Mientras ningún gobierno coja las riendas del problema no nos quedará otra que encomendarnos a Santa Justa y Rufina. Ellas fueron capaces de sostener la Giralda en 1775, cuando la tierra tembló. Entonces la Catedral era un gran albergue, y en sus naves dormían personas sin hogar, mendicantes y gallinas. Tres siglos después, los excesos del turismo hacen vibrar los cimientos de nuestra casa, con la amarga sensación de que hasta las patronas han tirado la toalla.

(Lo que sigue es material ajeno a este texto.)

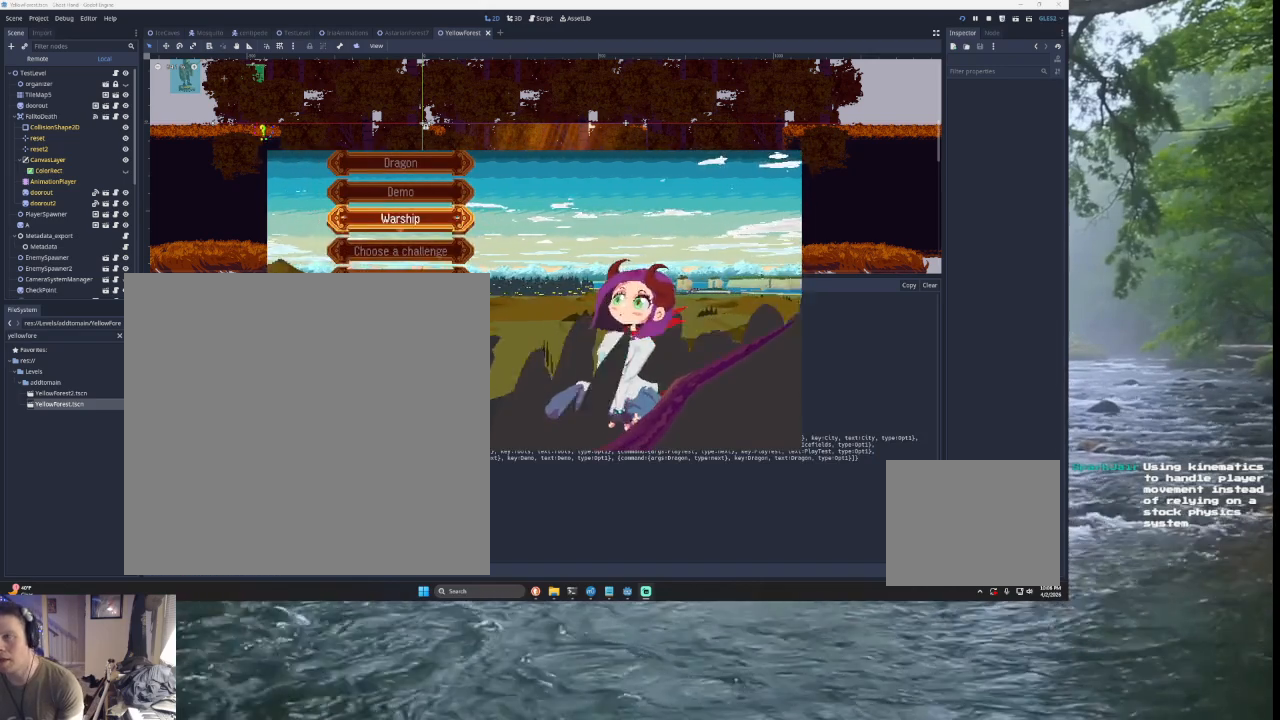
{"buttons": [], "left_stick": "center", "right_stick": "center", "events": [[67, "left_stick", "center"], [167, "left_stick", "down"], [267, "left_stick", "center"], [333, "left_stick", "down"], [467, "left_stick", "center"]]}
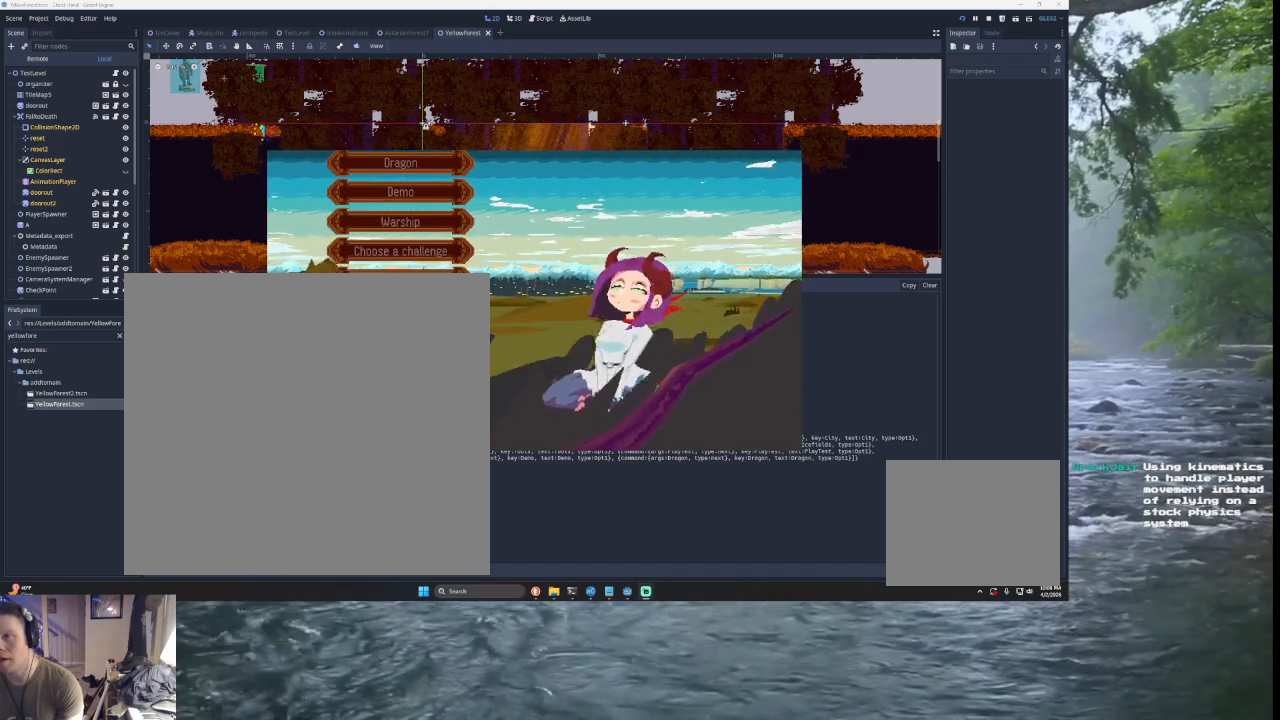
{"buttons": [], "left_stick": "up", "right_stick": "center", "events": [[33, "left_stick", "down"], [133, "left_stick", "center"], [333, "left_stick", "up"], [433, "left_stick", "center"], [500, "left_stick", "up"]]}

Por cierto, dense prisa en verlas en el Corpus, porque para las de Murillo habrá que pasar por caja. Así lo anunció la semana pasada el consejero de Cultura. “Clín, clín” no para de escucharse en la Junta. Después de la promoción de universidades privadas y de los acuerdos con las clínicas Quirón, ahora llega “Bernal S. A., productos culturales”. No me extrañaría que en la próxima remodelación de gobierno, el presidente Moreno fusionase Sanidad, Cultura y Turismo para crear la Consejería de Privatizaciones, Externalizaciones y Aseguradoras. Y al Ayuntamiento de Sevilla le propongo la Delegación de Airbnb y Gestión de Llaves, Toallas y Sábanas. Así al menos tendrían que rendir cuentas.